Find position function of freefall with air resistence ODE

[1s1]

Homework Statement

An object of mass $5$kg is released from rest $1000$m above the ground and allowed to fall under the influence of gravity. Assuming the force due to air resistance is proportional to the velocity of the object with proportionality constant $b=50$N-sec/m, determine the equation of motion (for the position $x(t)$) of the object.

Homework Equations

$$m\frac{dv}{dt} = mg-kv$$

The Attempt at a Solution

The given differential equation describes the velocity with respect to time. How do I turn it into a differential equation that describes the position with respect to time?

 

[STEMucator]

Homework Statement

An object of mass $5$kg is released from rest $1000$m above the ground and allowed to fall under the influence of gravity. Assuming the force due to air resistance is proportional to the velocity of the object with proportionality constant $b=50$N-sec/m, determine the equation of motion (for the position $x(t)$) of the object.

Homework Equations

$$m\frac{dv}{dt} = mg-kv$$

The Attempt at a Solution

The given differential equation describes the velocity with respect to time. How do I turn it into a differential equation that describes the position with respect to time?

Your relevant equation is a bit off, shouldn't it read $m\frac{dv}{dt} = (-1)(mg+kv)$?

If that's the case then solving it with the constraint that $v(0) = 0$ should simplify things a bit.

 

[1s1]

You may be right about the relevant equation being negative on the RHS. My book has it written as I did, but my prof mentioned that physicists sometimes make sign changes to the constant.

But I am still confused about how to make the function into a function of position? I assume you use the relationship $d=vt$? Or maybe there is an entirely different formula derived for the position rather than the velocity?

 

[STEMucator]

You may be right about the relevant equation being negative on the RHS. My book has it written as I did, but my prof mentioned that physicists sometimes make sign changes to the constant.

But I am still confused about how to make the function into a function of position? I assume you use the relationship $d=vt$? Or maybe there is an entirely different formula derived for the position rather than the velocity?

Notice this was part of your question:

An object of mass 5kg is released from rest

This means at $t=0$, the velocity of the object is zero. That's why I mentioned solving the equation with the constraint $v(0) = 0$. Right now you have an acceleration equation since it involves derivatives of velocity, but if you integrate acceleration, you get velocity;if you integrate vel...

 

[vanhees71]

the sign is given by the direction of the $x$ axis. If you define it to point "down", i.e., in direction of the constant gravitation force, the positive sign $+mg$ is correct. The sign in $-k v$ (assuming $k>0$) is the same for both directions of the $x$ axis, because the friction force must always be such that it tends to decrease $v$.

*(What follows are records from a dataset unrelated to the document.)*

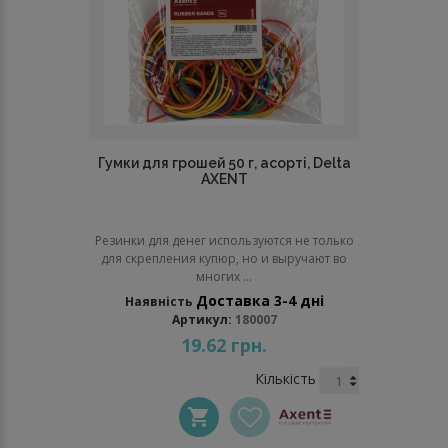
Гумки для грошей 50 г, асорті, Delta
AXENT
Резинки для денег используются не только
для скрепления купюр, но и выручают во
многих ...
Доставка 3-4 дні
Наявність
Артикул:
180007
19.62 грн.
Кількість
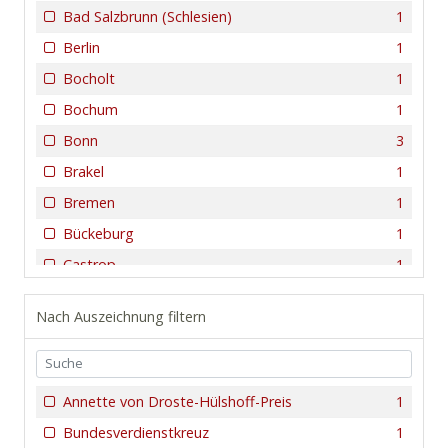
Bad Salzbrunn (Schlesien)
1
Berlin
1
Bocholt
1
Bochum
1
Bonn
3
Brakel
1
Bremen
1
Bückeburg
1
Castrop
1
Coesfeld
1
Nach Auszeichnung filtern
Detmold
2
Dingden (Hamminkeln)
1
Dortmund
1
Annette von Droste-Hülshoff-Preis
1
Dortmund-Hörde
1
Bundesverdienstkreuz
1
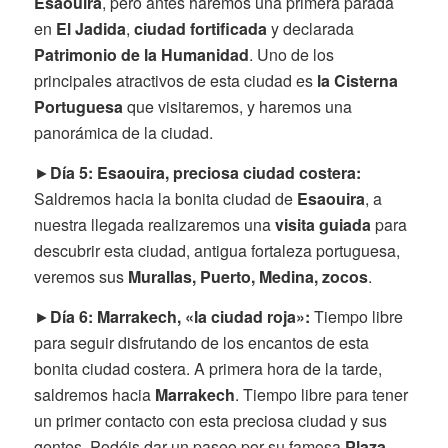
Esaouira
, pero antes haremos una primera parada
en
El Jadida
,
ciudad fortificada
y declarada
Patrimonio de la Humanidad
. Uno de los
principales atractivos de esta ciudad es
la Cisterna
Portuguesa
que visitaremos, y haremos una
panorámica de la ciudad.
►
Día 5: Esaouira, preciosa ciudad costera:
Saldremos hacia la bonita ciudad de
Esaouira
, a
nuestra llegada realizaremos una
visita guiada
para
descubrir esta ciudad, antigua fortaleza portuguesa,
veremos sus
Murallas, Puerto, Medina, zocos
.
►
Día 6: Marrakech, «la ciudad roja»:
Tiempo libre
para seguir disfrutando de los encantos de esta
bonita ciudad costera. A primera hora de la tarde,
saldremos hacia
Marrakech
. Tiempo libre para tener
un primer contacto con esta preciosa ciudad y sus
gentes. Podéis dar un paseo por su famosa
Plaza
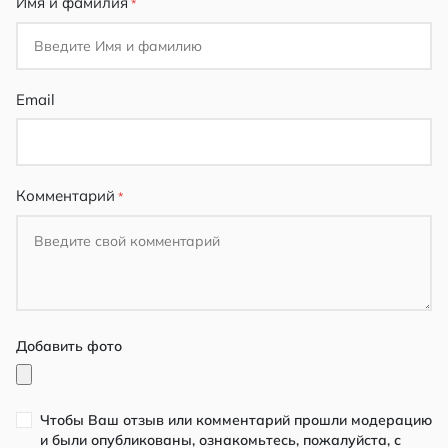
Имя и фамилия
Email
Комментарий
Добавить фото
Чтобы Ваш отзыв или комментарий прошли модерацию
и были опубликованы, ознакомьтесь, пожалуйста, с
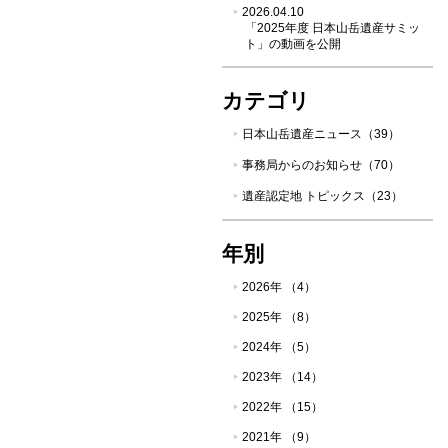
2026.04.10
「2025年度 日本山岳遺産サミッ
ト」の動画を公開
カテゴリ
日本山岳遺産ニュース（39）
事務局からのお知らせ（70）
遺産認定地 トピックス（23）
年別
2026年 （4）
2025年 （8）
2024年 （5）
2023年 （14）
2022年 （15）
2021年 （9）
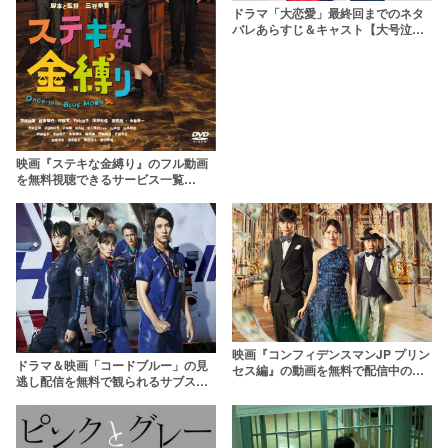
ドラマ「大恋愛」最終回までのネタ
バレあらすじ＆キャスト【大号泣必
至！】
映画『ステキな金縛り』のフル動画
を無料視聴できるサービス一覧
pandoraよりも確実に
映画『コンフィデンスマンJP プリン
ドラマ＆映画「コードブルー」の見
セス編』の動画を無料で配信中のサ
逃し配信を無料で観られるサブスク
ブスクはここ！
まとめ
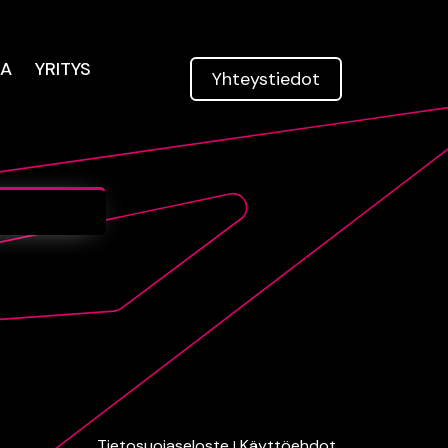
TA
YRITYS
Yhteys­tiedot
Tietosuojaseloste
Käyttöehdot
|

Further note, that you have a nice inhomogeneous linear differential equation of first order with constant coefficients, which is pretty easy to solve by separation of variables. The gives you $v(t)$.

Then you have to solve another very simple equation
$$v=\frac{\mathrm{d} x}{\mathrm{d} t}.$$
Given $v$, it's very clear, how to get $x(t)$!

 

[Mandelbroth]

Your relevant equation is a bit off, shouldn't it read $m\frac{dv}{dt} = (-1)(mg+kv)$?

Why? Air RESISTANCE implies that it will go against the direction of acceleration. This is a physics problem, primarily.

We're supposed to solve the equation and make a position function, right? I will denote $\frac{dv}{dt}$ as $v'$, for clarity and ease of notation (id est, laziness. It's a friday. Give me a break :tongue:).

I'm assuming we have $k=b$, right? So, we have $$mv'=mg-bv \\ v' +\frac{b}{m}v=g.$$ In this form, we can introduce an integrating factor. Can you take it from there?

Edit: vanhees71 got there first by noting the inhomogeneous equation.

Given $v$, it's very clear, how to get $x(t)$!

Indeed. Finding $\Gamma(x(t)+1)$ is easy once we have $v$.

 

[1s1]

This is very helpful, thanks!

 

[STEMucator]

the sign is given by the direction of the $x$ axis. If you define it to point "down", i.e., in direction of the constant gravitation force, the positive sign $+mg$ is correct. The sign in $-k v$ (assuming $k>0$) is the same for both directions of the $x$ axis, because the friction force must always be such that it tends to decrease $v$.

Further note, that you have a nice inhomogeneous linear differential equation of first order with constant coefficients, which is pretty easy to solve by separation of variables. The gives you $v(t)$.

Then you have to solve another very simple equation
$$v=\frac{\mathrm{d} x}{\mathrm{d} t}.$$
Given $v$, it's very clear, how to get $x(t)$!

I suppose it depends on how you decide to define up and down.

For me that's dependent on the day of the week :P.